Moss agrees, and sees the mentorship aspect of the program as one of its greatest successes.

“We’ve done extremely well in relation to individual lives being changed,” Moss said. “There’s no foolproof system, but we’ve done extremely well with our individuals so much so that we’ve had some come back and want to become mentors and pay it forward to other people. That’s how you can tell if your program is really working for you, if folks graduate and they want to come back and continue to share and help other people with some of the same things you’ve helped them with.”

As participants make progress, they advance through the program’s various phases. Once they reach Phase V, which usually takes around 12 months, they graduate, with the promise that they can always return for help or access services if they need to.

“The ultimate goal is to give them the tools necessary so they become productive citizens in the community once again and don’t find themselves ever involved in the criminal justice system again,” Moss said.

There is evidence that the Court has been successful in meeting those goals. Its recidivism rate for graduates is just 15 percent, far below the statewide average of 47 percent.

The success of the program can also be measured in the words of the graduates themselves, each of whom spoke during the Phase V promotion ceremony.

“I have a more positive outlook on things going on in my life,” one graduate said. “I’m learning from my past. I’m on a new path and making better decisions.”

“It’s been a long road full of ups and downs, but I’ve finally made it,” said another graduate. “I’ve grown a lot in this program. I’ve learned to deal with my mental health and am a better husband and father. It has helped me change my life for the better.”

That same graduate spoke to the dedication of Judge Goble and the court staff, all of whom were instrumental in his progress.

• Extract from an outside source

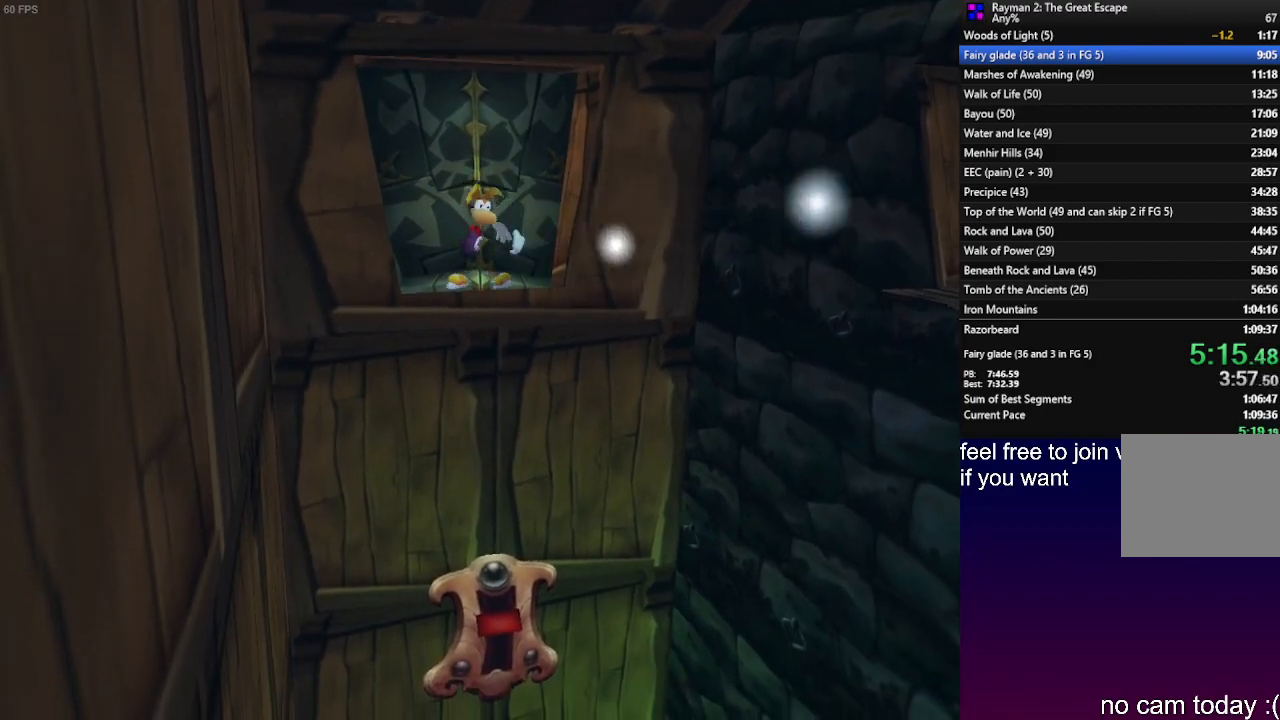
{"buttons": [], "left_stick": "down", "right_stick": "center", "events": [[150, "SQUARE", "down"], [217, "SQUARE", "up"], [350, "SQUARE", "down"], [433, "SQUARE", "up"], [483, "left_stick", "down"]]}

“Knowing I could call on and count on you all to be there in my times of need or just when I needed to talk is one of the greatest assets of this program,” he said. “Your excellent leadership and strong words of wisdom have made this process truly amazing.”

Judge Goble spearheaded the Veterans Treatment Court back in 2012 after having learned of a similar program in Buffalo, New York. He and a team traveled to Buffalo for federal training and came back down and started the court.

The Court has been a positive force in the lives of Montgomery County service members and veterans ever since, boasting 346 graduates. The process of watching people’s lives change for the better has been constantly rewarding.

“I guess the most impactful thing I’ve heard is when people say we’ve actually saved their lives,” Judge Goble said. “I think in many instances we have. Our team, the staff here and the volunteers, their commitment is unparalleled. They all are here because they want to make a difference.”

Not only has the Court made a profound impact on others, but on Judge Goble as well. It has become an integral part of who he is as a judge, a singular mission in his job as a public servant.

“I think that’s one of the main reasons God put me in this position,” Judge Goble said. “I’ll never know for sure I guess but I do think it’s become a calling beyond just being a judge. I think this may be why I was put here.”

As the ceremony wound down, Judge Goble asked the participants to take what they have learned and use it to improve the lives of others. In that way, the Phase V promotion was not so much an ending as a beginning.

“Don’t make the same mistake twice,” he said. “Whether you’re in a leadership role in the Army or whatever you do in your life, pay it forward. Be an example for somebody else.”

According to the Tennessee Department of Mental Health and Substance Abuse Services, there are 10 Veterans Courts in the state.